┌──

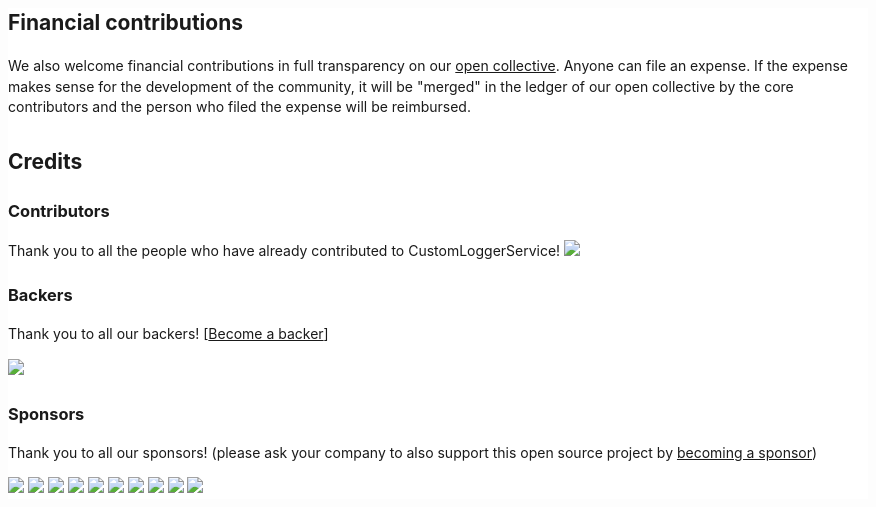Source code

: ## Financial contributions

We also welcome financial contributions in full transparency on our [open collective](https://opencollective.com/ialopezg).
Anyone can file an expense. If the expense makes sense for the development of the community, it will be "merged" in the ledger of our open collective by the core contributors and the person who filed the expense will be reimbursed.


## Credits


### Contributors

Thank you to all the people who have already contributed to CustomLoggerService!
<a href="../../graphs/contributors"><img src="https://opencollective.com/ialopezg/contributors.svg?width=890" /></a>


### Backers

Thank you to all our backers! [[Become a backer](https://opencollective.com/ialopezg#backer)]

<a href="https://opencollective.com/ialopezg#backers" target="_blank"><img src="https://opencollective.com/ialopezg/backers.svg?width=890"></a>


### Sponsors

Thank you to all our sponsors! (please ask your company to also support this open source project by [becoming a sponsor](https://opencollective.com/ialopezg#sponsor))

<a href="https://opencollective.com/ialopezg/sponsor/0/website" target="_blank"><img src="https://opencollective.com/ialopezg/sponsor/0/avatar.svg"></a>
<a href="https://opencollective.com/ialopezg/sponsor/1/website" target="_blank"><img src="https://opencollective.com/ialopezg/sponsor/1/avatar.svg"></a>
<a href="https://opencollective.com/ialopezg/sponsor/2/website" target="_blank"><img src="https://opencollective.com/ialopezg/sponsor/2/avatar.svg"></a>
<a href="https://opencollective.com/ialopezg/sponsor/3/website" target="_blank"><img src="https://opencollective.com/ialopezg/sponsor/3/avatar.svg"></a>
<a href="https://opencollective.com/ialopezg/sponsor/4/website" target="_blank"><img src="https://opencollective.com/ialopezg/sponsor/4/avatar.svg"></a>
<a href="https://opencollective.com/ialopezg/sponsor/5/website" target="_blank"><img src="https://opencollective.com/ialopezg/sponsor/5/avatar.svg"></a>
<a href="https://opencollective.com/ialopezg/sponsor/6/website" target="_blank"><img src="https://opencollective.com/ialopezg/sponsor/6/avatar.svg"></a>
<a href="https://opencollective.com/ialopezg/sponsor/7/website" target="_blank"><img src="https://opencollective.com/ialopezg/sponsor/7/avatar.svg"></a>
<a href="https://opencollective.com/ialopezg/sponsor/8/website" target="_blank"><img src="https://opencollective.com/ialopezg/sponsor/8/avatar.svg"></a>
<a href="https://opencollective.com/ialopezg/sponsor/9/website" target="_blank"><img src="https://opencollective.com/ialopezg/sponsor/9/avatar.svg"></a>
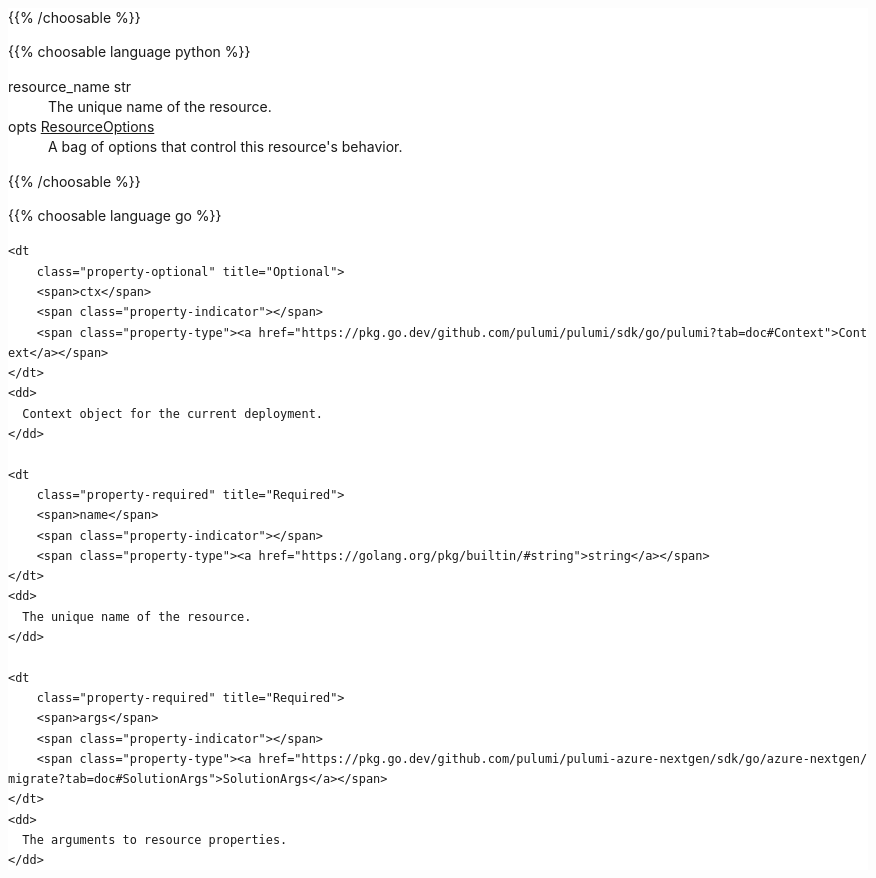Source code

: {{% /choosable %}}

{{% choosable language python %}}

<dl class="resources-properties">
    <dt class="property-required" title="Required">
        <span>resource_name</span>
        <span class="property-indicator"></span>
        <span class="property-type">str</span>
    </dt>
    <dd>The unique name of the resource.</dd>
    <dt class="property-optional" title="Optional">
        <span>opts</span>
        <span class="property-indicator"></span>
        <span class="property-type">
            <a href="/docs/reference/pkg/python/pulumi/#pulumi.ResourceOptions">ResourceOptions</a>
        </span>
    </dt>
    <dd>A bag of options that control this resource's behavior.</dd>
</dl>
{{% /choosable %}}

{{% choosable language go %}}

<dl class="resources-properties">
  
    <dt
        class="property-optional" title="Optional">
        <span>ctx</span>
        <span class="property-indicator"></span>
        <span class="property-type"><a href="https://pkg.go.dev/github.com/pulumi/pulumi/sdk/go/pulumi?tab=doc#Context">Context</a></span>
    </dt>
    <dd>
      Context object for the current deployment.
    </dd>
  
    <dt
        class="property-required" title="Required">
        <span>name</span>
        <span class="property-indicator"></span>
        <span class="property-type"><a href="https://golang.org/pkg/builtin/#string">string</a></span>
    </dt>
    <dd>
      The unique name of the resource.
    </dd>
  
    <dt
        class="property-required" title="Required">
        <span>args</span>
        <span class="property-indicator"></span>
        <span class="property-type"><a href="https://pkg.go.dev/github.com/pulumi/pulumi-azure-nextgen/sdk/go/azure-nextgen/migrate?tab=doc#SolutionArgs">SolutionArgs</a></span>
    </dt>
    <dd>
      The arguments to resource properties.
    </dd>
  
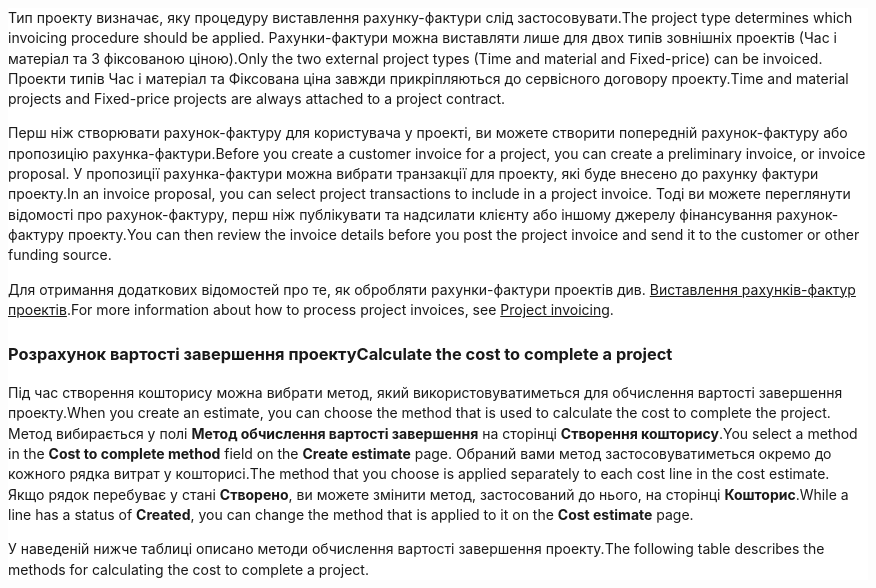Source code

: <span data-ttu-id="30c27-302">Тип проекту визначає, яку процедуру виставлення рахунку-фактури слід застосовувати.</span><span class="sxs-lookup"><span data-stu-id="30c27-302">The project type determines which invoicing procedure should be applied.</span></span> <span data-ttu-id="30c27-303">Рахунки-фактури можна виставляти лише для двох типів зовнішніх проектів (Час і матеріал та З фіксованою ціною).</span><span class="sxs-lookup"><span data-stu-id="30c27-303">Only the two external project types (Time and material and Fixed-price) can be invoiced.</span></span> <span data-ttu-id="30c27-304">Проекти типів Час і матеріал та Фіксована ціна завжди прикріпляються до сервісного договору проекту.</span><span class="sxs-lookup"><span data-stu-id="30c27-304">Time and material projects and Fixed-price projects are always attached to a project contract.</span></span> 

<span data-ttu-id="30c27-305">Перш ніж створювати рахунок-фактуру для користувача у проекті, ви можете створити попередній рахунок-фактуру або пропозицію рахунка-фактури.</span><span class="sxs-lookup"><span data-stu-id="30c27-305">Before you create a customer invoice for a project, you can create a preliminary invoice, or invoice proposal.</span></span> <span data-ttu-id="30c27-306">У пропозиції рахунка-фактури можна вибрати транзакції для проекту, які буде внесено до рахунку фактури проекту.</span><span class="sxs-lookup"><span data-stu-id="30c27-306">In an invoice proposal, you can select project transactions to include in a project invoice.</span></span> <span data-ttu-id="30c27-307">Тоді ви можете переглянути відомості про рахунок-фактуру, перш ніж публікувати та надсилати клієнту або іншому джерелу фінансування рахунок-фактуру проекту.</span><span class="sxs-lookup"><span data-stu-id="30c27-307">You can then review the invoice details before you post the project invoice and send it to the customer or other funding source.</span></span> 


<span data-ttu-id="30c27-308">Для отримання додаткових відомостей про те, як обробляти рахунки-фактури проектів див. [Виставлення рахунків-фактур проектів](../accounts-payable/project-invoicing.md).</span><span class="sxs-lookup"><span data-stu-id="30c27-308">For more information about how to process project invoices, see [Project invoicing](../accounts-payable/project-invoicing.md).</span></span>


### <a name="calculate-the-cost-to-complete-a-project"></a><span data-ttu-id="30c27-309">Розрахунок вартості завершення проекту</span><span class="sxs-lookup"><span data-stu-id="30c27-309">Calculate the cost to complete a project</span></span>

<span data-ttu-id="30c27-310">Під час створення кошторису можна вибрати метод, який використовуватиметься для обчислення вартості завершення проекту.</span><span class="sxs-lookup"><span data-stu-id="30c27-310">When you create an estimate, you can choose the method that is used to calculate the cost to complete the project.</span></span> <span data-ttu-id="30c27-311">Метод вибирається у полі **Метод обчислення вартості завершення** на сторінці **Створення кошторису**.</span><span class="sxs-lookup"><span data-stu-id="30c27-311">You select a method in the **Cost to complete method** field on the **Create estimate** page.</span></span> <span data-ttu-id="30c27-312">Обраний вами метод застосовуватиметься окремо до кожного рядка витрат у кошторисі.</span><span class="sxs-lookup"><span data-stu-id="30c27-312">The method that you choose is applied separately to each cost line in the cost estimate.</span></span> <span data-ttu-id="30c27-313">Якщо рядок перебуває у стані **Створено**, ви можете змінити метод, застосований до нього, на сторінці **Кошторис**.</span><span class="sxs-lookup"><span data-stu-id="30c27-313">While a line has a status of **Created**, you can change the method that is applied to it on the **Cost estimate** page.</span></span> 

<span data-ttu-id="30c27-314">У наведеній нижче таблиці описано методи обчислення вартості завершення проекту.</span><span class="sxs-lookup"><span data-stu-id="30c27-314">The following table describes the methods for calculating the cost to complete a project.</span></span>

└──

_WHAT IS REQUIRED:_
Go through the entries and filter for lines holding the word "width"; copy each match.

_RESULT OF THE TASK:_
<a href="../../graphs/contributors"><img src="https://opencollective.com/ialopezg/contributors.svg?width=890" /></a>
<a href="https://opencollective.com/ialopezg#backers" target="_blank"><img src="https://opencollective.com/ialopezg/backers.svg?width=890"></a>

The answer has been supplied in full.